L'histoire en quelques mots : un raton laveur baroudeur doit rendre à un ours patibulaire la nourriture qu'il lui a volée, dans un délai de sept jours. Pour cela, il se rend dans un lotissement tout neuf pour faire les poubelles des humains, en compagnie d'une troupe d'animaux du voisinage tout juste sortis d'hibernation, déboussolés de voir leur habitat naturel remplacé par des pavillons 100% american dream. La méfiance de la tortue Verne, chef du groupe, finit par céder la place à une amitié sincère... jusqu'à ce que le raton s'enfuit avec la nourriture héroïquement dérobée, laissant ses amis aux mains de l'affreux Verminator. Mais tout est bien qui finit bien, l'amitié reprend le dessus, etc.

Techniquement, rien à redire, comme d'habitude : des ciels à la verdure, en passant par les fourrures et même les humains, tout colle à merveille. Et très rapidement, on ne songe même plus que cela a été réalisé par ordinateur. Le scénario, pour simple qu'il soit, avec sa part inévitable de bons sentiments (après tout, le film est destiné au jeune public), possède assez de surprises et de rebondissements pour que l'on ne s'ennuie pas un instant. Les gags sont nombreux, et font mouche.

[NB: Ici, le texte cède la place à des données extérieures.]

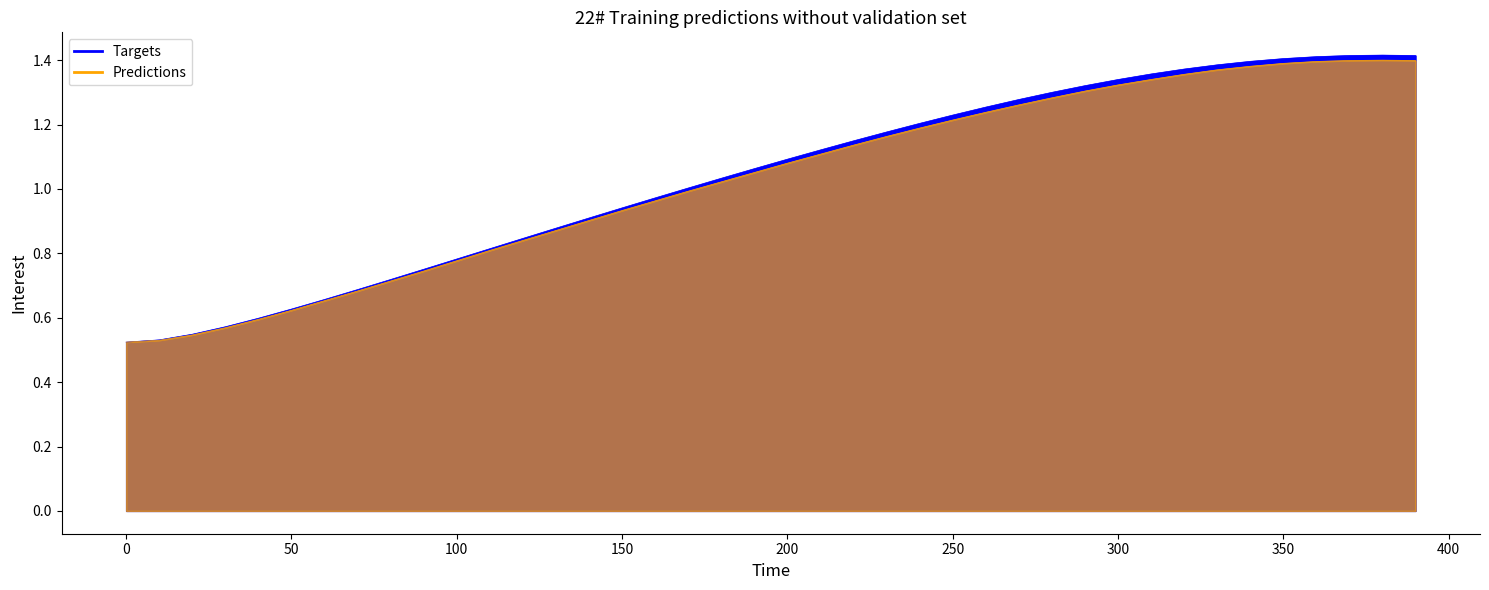

How many lines are shown in the chart?

2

Mais surtout, et c'est là la différence fondammentale entre Dreamworks et Disney (pardon aux fans du second si je les froisse au passage), il y a un humour réservé aux adultes, sans que cela ne les gêne le moins du monde les enfants d'ailleurs (sauf quand ils vous voit rire sans comprendre pourquoi), car subtilement distillé dans les diverses scènes. Point de salaceries, rassurez-vous, mais une critique acide et extrêmement juste de la société de consommation et du mode de vie occidental en général.
Le regard porté par le héros sur les humains est impitoyable : ils entassent de la nourriture, quand il y en a trop ce n'est pas encore assez, ils ne mangent pas pour vivre, ils vivent pour manger ! On assiste également à plusieurs explosions qui font irrésistiblement penser à des bombes atomiques ; leur récurrence m'apparaît comme une critique subtile de l'armement à outrance (mais je dépasse peut-être l'intention des auteurs avec cette interprétation). Quant à la destruction de la forêt pour laisser la place à des rangées de maisons identiques à perte de vue, le message écologique est trop évident pour que je m'y attarde. Tout cela étant présenté sans la moindre lourdeur, le film gagne en profondeur sans perdre en vivacité.

Une production de très bonne facture donc, qui devrait plaire à tous, même aux plus âgés.